Fred also received a letter from the Taxpayer Advocate Service to the effect that there would be a refund.  The court narrative is silent as to how the Taxpayer Advocate became involved.  Sure enough, the refund check was issued July 29, 2005.  After receiving the check, Fred and Jo Anna almost immediately drove to Canada and deposited it into their joint account at a credit union in Nester Falls, Ontario.  By October 6, 2005, the credit union account balance had been reduced to $4,732 as a result of a series of checks to pay mortgages and to transfer funds to two of Jo Anna’s companies---I Am Home, Inc.** and Hook ‘n Horn.  Most of the $185,000 transferred into Hook ‘n Horn was then paid out of that account by August 15, 2005.

Did they live happily ever after?  Well, not quite.  The IRS eventually discovered that the computer had made a mistake (as good an excuse as any) and so they attempted to contact Mr. & Mrs.

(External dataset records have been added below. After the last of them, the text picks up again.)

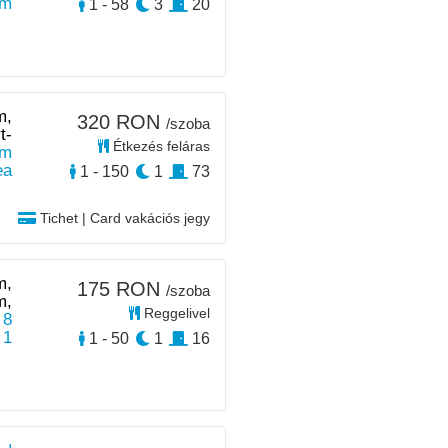
km
1 - 58
3
20
m,
320 RON
/szoba
t-
Étkezés feláras
m
ea
1 - 150
1
73
Tichet | Card vakációs jegy
m,
175 RON
/szoba
m,
Reggelivel
 8
 1
1 - 50
1
16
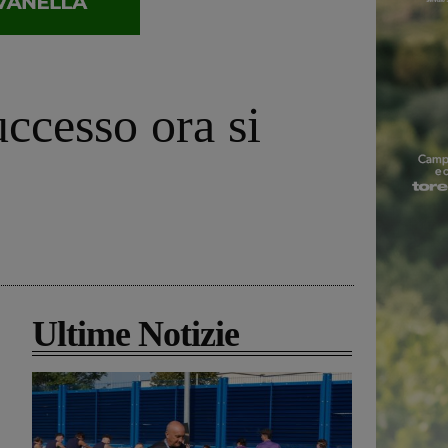
uccesso ora si
Ultime Notizie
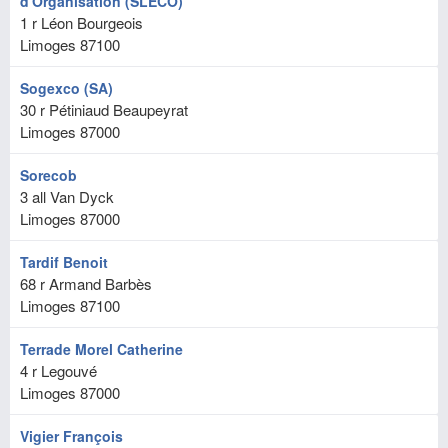
d'Organisation (SLECO)
1 r Léon Bourgeois
Limoges
87100
Sogexco (SA)
30 r Pétiniaud Beaupeyrat
Limoges
87000
Sorecob
3 all Van Dyck
Limoges
87000
Tardif Benoit
68 r Armand Barbès
Limoges
87100
Terrade Morel Catherine
4 r Legouvé
Limoges
87000
Vigier François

Bame.  They were unsuccessful (why are you not surprised).  So, they wrote to Fred to notify him that they would levy his Social Security benefits (that would surely go a long way toward recovering $600,000 or so).  The notification letter was rejected and marked “return to sender.”  The IRS then sued Fred.  Fred died shortly thereafter and his estate was substituted as a defendant.

The IRS moved to recover under the Federal Debt Collection Procedures Act and the Minnesota Uniform Fraudulent Transfer Act.

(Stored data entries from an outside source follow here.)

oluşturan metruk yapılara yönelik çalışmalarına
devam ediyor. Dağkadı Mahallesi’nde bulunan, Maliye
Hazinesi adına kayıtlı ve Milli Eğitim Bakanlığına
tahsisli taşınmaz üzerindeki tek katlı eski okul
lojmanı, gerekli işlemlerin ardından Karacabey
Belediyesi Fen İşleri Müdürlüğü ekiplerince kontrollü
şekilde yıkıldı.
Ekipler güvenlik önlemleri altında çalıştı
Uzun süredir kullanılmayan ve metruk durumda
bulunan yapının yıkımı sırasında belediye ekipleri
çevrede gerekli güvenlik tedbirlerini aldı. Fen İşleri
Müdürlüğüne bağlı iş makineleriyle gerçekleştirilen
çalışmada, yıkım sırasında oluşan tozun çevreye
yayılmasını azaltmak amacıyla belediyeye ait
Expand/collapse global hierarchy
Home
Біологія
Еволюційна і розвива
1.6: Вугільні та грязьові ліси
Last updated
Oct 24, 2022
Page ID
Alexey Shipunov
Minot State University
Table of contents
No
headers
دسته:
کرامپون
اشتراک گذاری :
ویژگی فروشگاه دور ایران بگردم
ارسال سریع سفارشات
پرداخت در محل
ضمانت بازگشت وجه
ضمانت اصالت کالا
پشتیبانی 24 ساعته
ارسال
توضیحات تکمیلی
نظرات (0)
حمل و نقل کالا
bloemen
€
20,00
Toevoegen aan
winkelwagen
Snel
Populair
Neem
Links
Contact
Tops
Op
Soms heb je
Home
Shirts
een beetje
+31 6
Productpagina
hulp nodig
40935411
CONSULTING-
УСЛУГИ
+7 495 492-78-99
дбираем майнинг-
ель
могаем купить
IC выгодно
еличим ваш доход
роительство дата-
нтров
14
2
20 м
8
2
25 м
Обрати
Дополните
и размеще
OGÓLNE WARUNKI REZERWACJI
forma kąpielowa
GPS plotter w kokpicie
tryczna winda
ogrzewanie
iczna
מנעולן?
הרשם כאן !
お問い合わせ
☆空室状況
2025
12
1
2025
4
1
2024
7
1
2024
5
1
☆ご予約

**In its’ decision, the Court found that “I Am Home is an incorporated entity that she uses to conduct her personal business.  It does not observe any corporate formalities, keeps no corporate records, and is simply a façade for Jo Anna’s individual dealings.”
“The Government’s statutory claims raise several issues concerning statutes of limitation, insider status, the effect of the Bames’ antenuptial agreement, possible estoppels, and more that the Court need not address.”  (par. 1, line 1 of the case analysis – page 8).  The Court reasoned that even if the defendants prevailed in their defense arguments, “equity dictates that they return the erroneously distributed funds under the doctrine of unjust enrichment.”  Jo Anna argued that the funds transferred to her (mortgage payments and deposits to businesses which she owned) were in satisfaction of debts which Fred owed under the divorce decree.  The Court could find only $17,780 in marital debt and various tax liens listed on the divorce decree.  Jo Anna could offer no proof or other evidence of marital debt which Fred would be obligated to pay.  As part of the divorce settlement, Jo Anna “irrevocably withdrew all claims against Fred’s estate…and she retained no power to collect on any debts that accrued before January 27, 2000.”

Jo Anna countered the claim that she was unjustly enriched by arguing that she relied on the IRS’s assurances regarding the refund.  “As a matter of law, however, Jo Anna cannot rely on the mistaken advice of an IRS agent…We have been very clear in the past that a mistake of law by a Government agent, acting without audit or examination, does not amount to an act or interpretation upon which [the taxpayer] could justifiably rely…Those who deal with the government are expected to know the law and may not rely on the conduct of government agents contrary to the law.”

The IRS sought to recover $185,000 transferred to I Am Home (simply a façade for Jo Anna’s individual dealings) as well as $100,000 transferred to Hook ‘n Horn (subsequently HnH Ltd) which the government characterized as Jo Anna’s alter ego.  The bank account (after incorporation) remained under her exclusive control and she continued to run the business as she had run it when it was a sole proprietorship.  Actually, she used a bank account entitled Hook ‘n Horn Ltd. for three years prior to the formal incorporation.

The corporation was formed only after the IRS initiated collection action against Fred.  The camp, which was the only asset of Hook n’ Horn, was transferred to Jo Anna by Fred “as a constructive fraud to avoid…creditors.”  The Court determined that HnH Ltd. was indeed Jo Anna’s alter ego.

As a result, Jo Anna was ordered to repay $526,022 with the HnH Ltd. corporation liable for $100,000 and the I Am Home entity liable for $185,000.  Jo Anna Bame, et. All v. United States of America, US Distr. Ct. MN Civ. No. 11-62 (8/16/2012).